> **ARBEITSAUFTRAG**
Beantworte diese Fragen zum folgenden Lesetext kurz:
(a) Welchen Titel trägt der Beitrag von Jin Haritaworn, und auf welchen Seiten steht er?
(b) Wogegen mobilisierte GLADT in diesem Sommer in Berlin?
(c) An wessen frühere Studie knüpft der Beitrag an?

> **LESETEXT**
:::::

Wirklich verqueert wird das Theorie-Praxis-Verhältnis – und der Buchtitel vielleicht erst damit in seiner vollen Bedeutung erfasst – bei Jin Haritaworn. Hier bilden beide, vereint wie die gleichzeitig angeschlagenen Töne eines Akkords, ein Ineinander, statt nebeneinander herzulaufen. In diesem Sinn bezeugt seine Intervention Kiss-ins und Dragqueens. Sexuelle Spektakel von Kiez und Nation (S. 41-65) die Möglichkeit von „performativer Interpretation“ auch gegen die offensichtlichen Aporien von Judith „Butlers Begriff der Performativität als Zitatförmigkeit“ (S. 152). Jin ist, als queerer Aktivist in verschiedenen Ländern unterwegs, durchaus praktisch orientiert und aufmerksam für jedes lokale Detail – so habe ich ihn, passend zum Thema seines Textes, in diesem Sommer als Mitstreiter in Berlin erlebt, als GLADT gegen die Gewalt an migrantischen Trans*-Sexarbeiterinnen in Schöneberg mobilisierte (die äußerst brutalen Vorfälle hatten – und das passt leider ebenfalls – in der Community viel weniger Empörung ausgelöst als der Rausschmiss eines knutschenden Lesbenpaares aus einer Eisdiele ein paar Straßenecken weiter). Aber zugleich gehört Haritaworn, neben Jasbir K. Puar, zu den international meist diskutierten Queer-Theoretiker_innen: In Großbritannien gibt es gegenwärtig eine heftige öffentliche Kontroverse um seine Kritik am  „gay imperialism“ – dem Beitrag des schwulen weißen Establishments zum ansteigenden Rassismus in den westlichen Staaten und zur ideologischen Rechtfertigung ihrer Kriege gegen die sogenannte „islamische Welt“ (s.   http://www.xtalkproject.net/?p=415 ). An eine frühere Studie von Jennifer Petzen – u. a. zur Rolle des LSVD im Islamophobie-Business – anknüpfend, sensibilisiert das vorliegende Stück – das sich übrigens überhaupt nicht verkopft liest – für den auch in manchen intersektionalen Überlegungen festzustellenden „`implizit vergegenständlichenden Effekt der Anrufung durch Kategorien´“ (S. 16).

:::::

> **BEREITGESTELLTE DATEN**
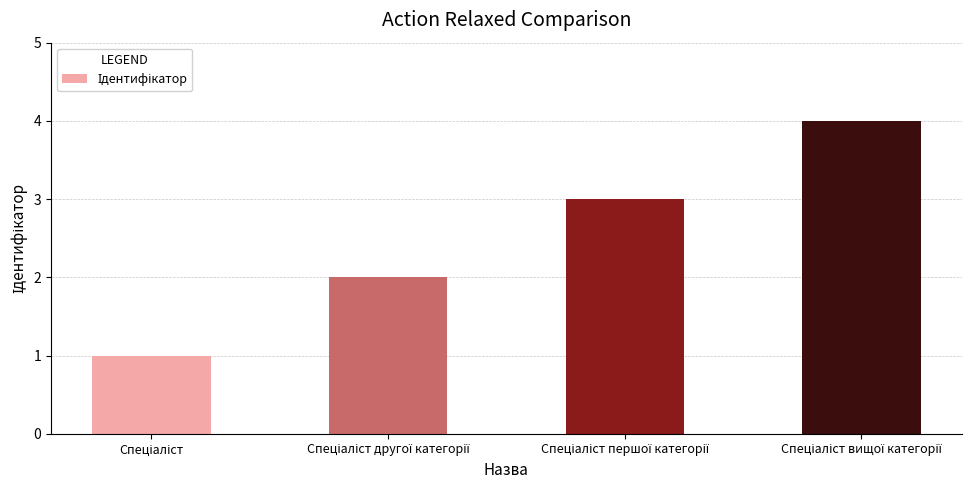

What is the value of the 4th bar from the left?

4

:::::

> **LÖSUNG**
(a) „Kiss-ins und Dragqueens. Sexuelle Spektakel von Kiez und Nation“, S. 41–65
(b) Gegen die Gewalt an migrantischen Trans*-Sexarbeiterinnen in Schöneberg
(c) An eine Studie von Jennifer Petzen